Angela Lansbury Brings the Joy to Blithe Spirit

Angela Lansbury is a living legend of the stage and screen and though she doesn't play the main character in this flawed but enjoyable production of Noel Coward's, her wit, charm and comic timing is more than enough to ensure you leave the theatre smiling.

Photo © Charles Edwards, Angela Lansbury, Janie Dee, Simon Jones and Serena Evans in Blithe Spirit Photo Johan Persson

Angela Lansbury is a living legend of the stage and screen and though she doesn't play the main character in this flawed but enjoyable production of Noel Coward's Blithe Spirit, her wit, charm and comic timing is more than enough to ensure you leave the theatre smiling.

Charles Condomine (Charles Edwards) is a novelist and, largely as a way of doing some research for his new book, he and his wife Ruth (Janie Dee) invite an eccentric medium Madame Arcati (Angela Lansbury) to hold a séance at their house. But what was meant as a bit of harmless fun backfires when Arcati inadvertently summons the ghost of Charles's first wife Elvira (Jemima Rooper) who has been dead for seven years.

Angela Lansbury is the star attraction but there is quality right through the cast. Charles Edwards is excellent as the man stuck between his feuding wives - one dead, one alive. Those who caught him in Strange Interlude or This House, both at the National, or in the Pravda excerpt at the NT50 Anniversary Gala will remember his brilliant comic timing and all of that is on show here again.

Janie Dee also shines as his second wife, Ruth. An Olivier award winning actress, she is perfect as the wife trying to keep up appearances as her husband unravels with the return of his first wife. Her talents really shine with the wonderful Coward dialogue and her delivery is so sharp and punchy that the laughs just roll almost every time she speaks - a wonderful example being, on enquiry where Elvira's ghost is, she gets the biggest laugh of the night for replying with "My husband has driven her into Folkestone."

The play itself is showing its age however. Its politics seem quite borderline in this day and age. A comedy about a man desperately trying to escape his nagging and controlling ex-wives may sound like the start of a bad Les Dawson joke but Noel Coward's dialogue is sharp enough and witty enough to just about keep this comedy out of a gender minefield.

The set design is also a little jarring. The contemporary interior with its modern art, Laura Ashley sofas and John Lewis cushions doesn't sit well with the 1940s dialogue, delivery style and costumes.

But all of this, I suppose, is a little irrelevant given that this show comes across as little more than a vehicle for Angela Lansbury. Certainly her every move was greeted with adoration from the audience. As soon as she stepped onto the stage, the crowd, in a very un-British display of adoration, gave Lansbury a rapturous round of applause even before she'd said a word.
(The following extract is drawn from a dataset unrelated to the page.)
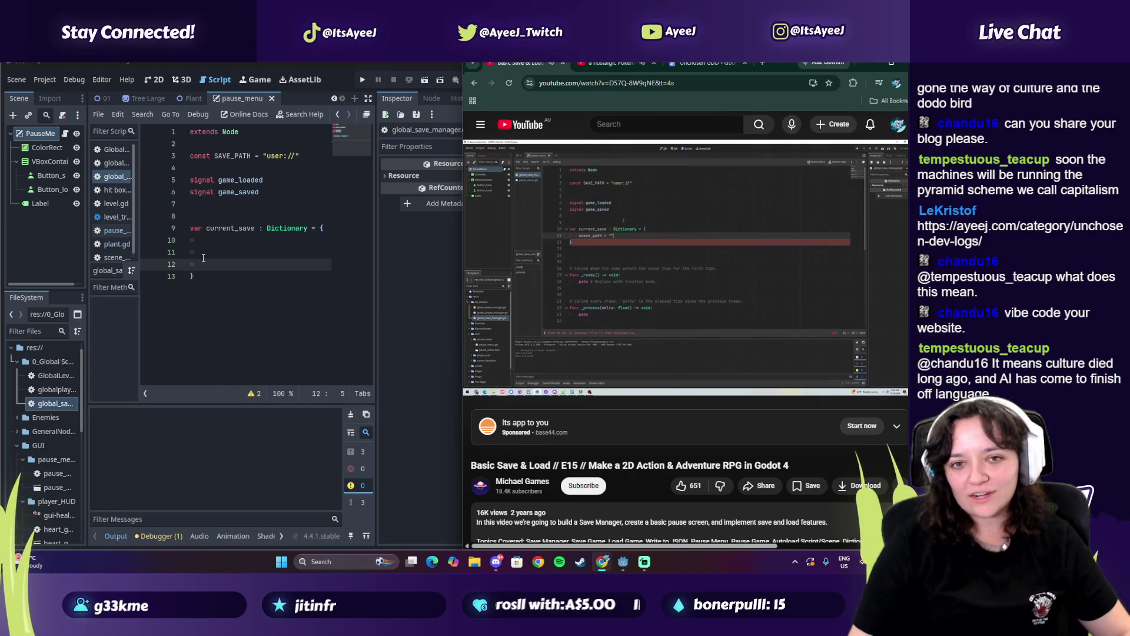
pyautogui.click(560, 262)
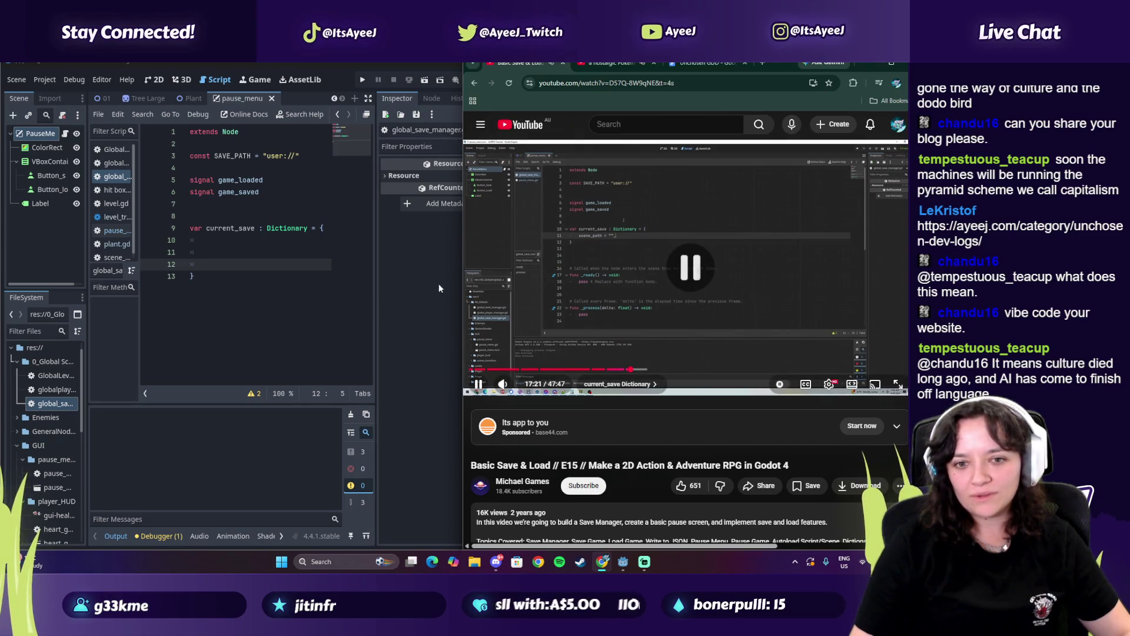
pyautogui.click(212, 240)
But there's no doubt that the legend delivers. Angela Lansbury's performance as the eccentric Madame Arcati is spot on. Her melodramatic trances and sprightly, peculiar dancing are all played for laughs but she plays Arcati completely straight, as a woman who completely believes in her talents. Others have played Arcati as a woman who knows she's a fraud but not Lansbury - in her hands, the decision to play as a woman who believes unequivocally in her talents plays off handsomely.

Blithe Spirit isn't Coward's best and this production wasn't without its flaws but the audience all left full of smiles having seen the woman they all came to see and it's hard to knock that. It's not ground-breaking or challenging but Blithe Spirit is a warm, feel-good piece of theatre.